Psoriasis can appear in a variety of forms:
Plaque Psoriasis: (Psoriasis Vulgaris)
Plaque psoriasis is the most common type of psoriasis, typically you will see well defined red patches with dry, silvery scales on your scalp, elbows, knees, lower back and around the belly-button. Your face will not usually be involved. If the scales are picked off, small points of bleeding will typically occur. You may see thick areas of scaling on the palms of your hands and the soles of your feet, individual patches may last for months to years, and may come and go.
Guttate psoriasis is named after the French word for drop “goutte” since the lesions are multiple, small (5-15 mm), round, or oval and drop-like in shape. They will typically cover your trunk, arms, legs, face and scalp. This form of psoriasis is seen mainly in children and young adults after a Streptococcal throat infection. It is the presenting form of psoriasis in approximately 15% of people and often goes away on its own within a few weeks or months.
Inverse psoriasis refers to psoriasis that occurs in the creases and folds of your skin for example, armpits, groin and under the breasts. The lesions are well defined red patches, but scaling is often not present or is minimal.
Pustular psoriasis may be found in one localized area or spread over many areas of your body. Although pustules are seen in this form, they do not represent an infection and are not contagious.

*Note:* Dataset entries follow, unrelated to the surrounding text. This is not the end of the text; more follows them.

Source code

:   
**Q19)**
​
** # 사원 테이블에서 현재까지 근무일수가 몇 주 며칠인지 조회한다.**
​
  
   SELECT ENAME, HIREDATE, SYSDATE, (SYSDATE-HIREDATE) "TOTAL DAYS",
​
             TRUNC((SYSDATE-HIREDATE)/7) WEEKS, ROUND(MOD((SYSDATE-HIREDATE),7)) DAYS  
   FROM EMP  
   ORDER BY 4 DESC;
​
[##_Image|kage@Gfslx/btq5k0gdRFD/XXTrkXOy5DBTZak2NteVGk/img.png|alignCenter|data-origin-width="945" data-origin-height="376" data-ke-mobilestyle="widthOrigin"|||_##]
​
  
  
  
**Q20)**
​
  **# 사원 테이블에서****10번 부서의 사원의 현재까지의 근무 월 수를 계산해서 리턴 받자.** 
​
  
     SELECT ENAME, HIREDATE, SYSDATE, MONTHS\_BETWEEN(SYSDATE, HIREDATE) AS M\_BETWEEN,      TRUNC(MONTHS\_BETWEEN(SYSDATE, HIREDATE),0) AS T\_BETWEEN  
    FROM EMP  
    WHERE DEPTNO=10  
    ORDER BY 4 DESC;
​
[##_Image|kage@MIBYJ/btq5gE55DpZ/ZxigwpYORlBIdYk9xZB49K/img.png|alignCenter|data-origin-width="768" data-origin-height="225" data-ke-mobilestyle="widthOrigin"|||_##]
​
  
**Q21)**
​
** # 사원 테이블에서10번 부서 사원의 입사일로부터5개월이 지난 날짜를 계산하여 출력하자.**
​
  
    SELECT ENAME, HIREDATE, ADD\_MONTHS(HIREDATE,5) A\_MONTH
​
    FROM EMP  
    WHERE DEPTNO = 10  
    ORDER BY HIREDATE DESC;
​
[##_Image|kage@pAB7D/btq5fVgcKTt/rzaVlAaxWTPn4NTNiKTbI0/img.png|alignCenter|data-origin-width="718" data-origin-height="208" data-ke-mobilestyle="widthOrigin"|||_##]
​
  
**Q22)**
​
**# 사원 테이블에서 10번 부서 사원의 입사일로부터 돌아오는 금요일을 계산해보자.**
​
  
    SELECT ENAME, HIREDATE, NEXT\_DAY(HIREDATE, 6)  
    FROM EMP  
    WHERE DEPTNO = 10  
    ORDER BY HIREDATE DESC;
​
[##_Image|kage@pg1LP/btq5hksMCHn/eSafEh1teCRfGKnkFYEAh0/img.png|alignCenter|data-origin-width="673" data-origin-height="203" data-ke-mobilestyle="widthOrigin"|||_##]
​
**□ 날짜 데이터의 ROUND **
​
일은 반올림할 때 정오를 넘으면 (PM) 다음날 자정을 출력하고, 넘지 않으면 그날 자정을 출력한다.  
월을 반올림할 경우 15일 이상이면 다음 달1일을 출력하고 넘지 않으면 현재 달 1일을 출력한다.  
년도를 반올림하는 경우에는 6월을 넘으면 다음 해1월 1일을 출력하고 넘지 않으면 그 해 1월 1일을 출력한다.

Palmoplantar pustulosis is a localized form of pustular psoriasis, which occurs on the palms of your hands and the soles of your feet. It is chronic, persistent, symmetrical and difficult to treat, it typically affects middle-aged women.

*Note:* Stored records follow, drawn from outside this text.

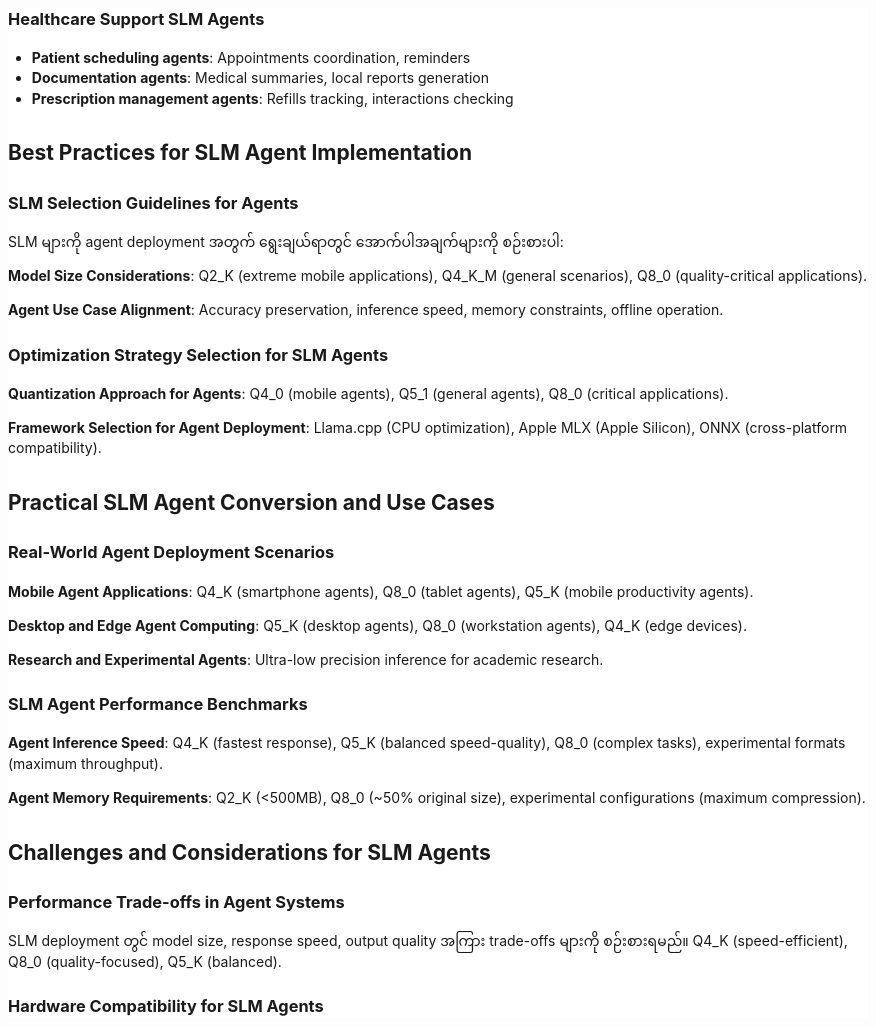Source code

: ### Healthcare Support SLM Agents
- **Patient scheduling agents**: Appointments coordination, reminders
- **Documentation agents**: Medical summaries, local reports generation
- **Prescription management agents**: Refills tracking, interactions checking

## Best Practices for SLM Agent Implementation

### SLM Selection Guidelines for Agents

SLM များကို agent deployment အတွက် ရွေးချယ်ရာတွင် အောက်ပါအချက်များကို စဉ်းစားပါ:

**Model Size Considerations**: Q2_K (extreme mobile applications), Q4_K_M (general scenarios), Q8_0 (quality-critical applications).

**Agent Use Case Alignment**: Accuracy preservation, inference speed, memory constraints, offline operation.

### Optimization Strategy Selection for SLM Agents

**Quantization Approach for Agents**: Q4_0 (mobile agents), Q5_1 (general agents), Q8_0 (critical applications).

**Framework Selection for Agent Deployment**: Llama.cpp (CPU optimization), Apple MLX (Apple Silicon), ONNX (cross-platform compatibility).

## Practical SLM Agent Conversion and Use Cases

### Real-World Agent Deployment Scenarios

**Mobile Agent Applications**: Q4_K (smartphone agents), Q8_0 (tablet agents), Q5_K (mobile productivity agents).

**Desktop and Edge Agent Computing**: Q5_K (desktop agents), Q8_0 (workstation agents), Q4_K (edge devices).

**Research and Experimental Agents**: Ultra-low precision inference for academic research.

### SLM Agent Performance Benchmarks

**Agent Inference Speed**: Q4_K (fastest response), Q5_K (balanced speed-quality), Q8_0 (complex tasks), experimental formats (maximum throughput).

**Agent Memory Requirements**: Q2_K (<500MB), Q8_0 (~50% original size), experimental configurations (maximum compression).

## Challenges and Considerations for SLM Agents

### Performance Trade-offs in Agent Systems

SLM deployment တွင် model size, response speed, output quality အကြား trade-offs များကို စဉ်းစားရမည်။ Q4_K (speed-efficient), Q8_0 (quality-focused), Q5_K (balanced).

### Hardware Compatibility for SLM Agents

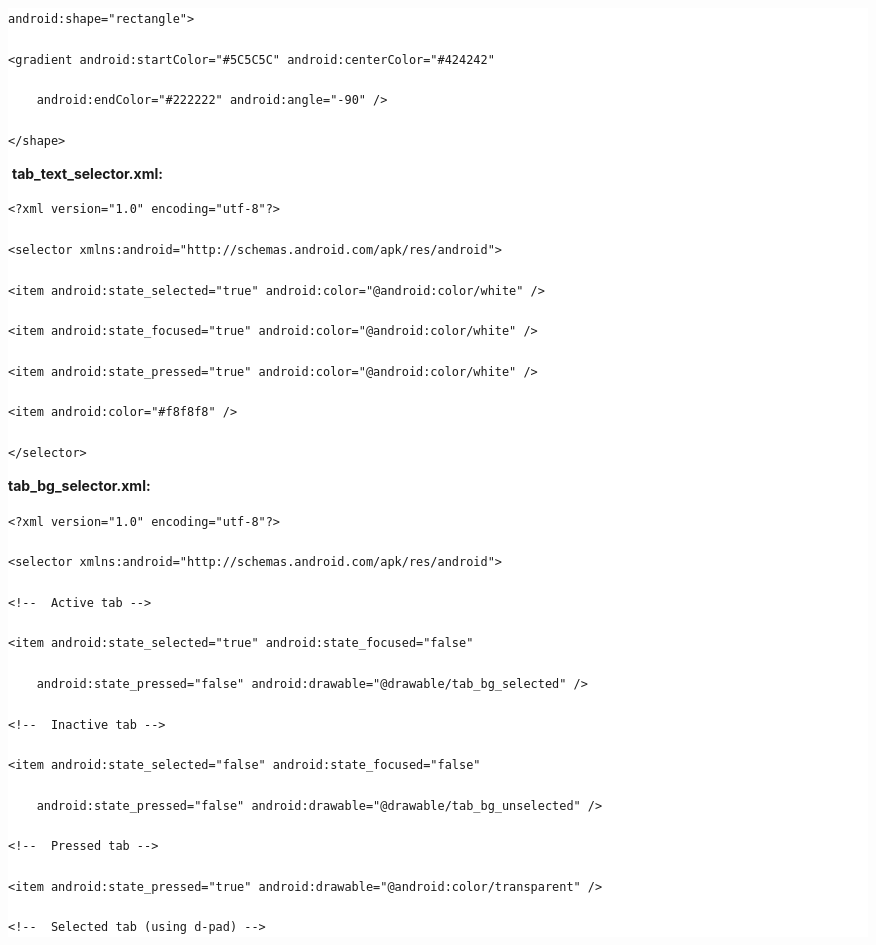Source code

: 	android:shape="rectangle">

	<gradient android:startColor="#5C5C5C" android:centerColor="#424242"

		android:endColor="#222222" android:angle="-90" />

	</shape>







 **tab_text_selector.xml:**







	<?xml version="1.0" encoding="utf-8"?>

	<selector xmlns:android="http://schemas.android.com/apk/res/android">

    <item android:state_selected="true" android:color="@android:color/white" />

    <item android:state_focused="true" android:color="@android:color/white" />

    <item android:state_pressed="true" android:color="@android:color/white" />

    <item android:color="#f8f8f8" />

	</selector>








**tab_bg_selector.xml:**







	<?xml version="1.0" encoding="utf-8"?>

	<selector xmlns:android="http://schemas.android.com/apk/res/android">

    <!--  Active tab -->

	<item android:state_selected="true" android:state_focused="false"

		android:state_pressed="false" android:drawable="@drawable/tab_bg_selected" />

	<!--  Inactive tab -->

	<item android:state_selected="false" android:state_focused="false"

		android:state_pressed="false" android:drawable="@drawable/tab_bg_unselected" />

	<!--  Pressed tab -->

	<item android:state_pressed="true" android:drawable="@android:color/transparent" />

	<!--  Selected tab (using d-pad) -->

D) Generalized (von zumbusch) pustular psoriasis:
In erythrodermic psoriasis, most of the skin surface is involved with redness and scaling.
Nail changes occur in 25-50% of people who have psoriasis, they are more common in people who also have psoriatic arthritis.
Psoriatic arthritis occurs in approximately 5-10% of people who have psoriasis. It is more common in men when the psoriasis is generalized and/or pustular, the most common form involves only one or a few joints, often the knees. The small joints of the hands and feet may be swollen and deformed, nail changes are common if the arthritis affects the hands and feet. Back pain may indicate arthritis of the spine and/or sacroiliac joints. If you have joint pain or swelling, you should inform your physician that you also have psoriasis.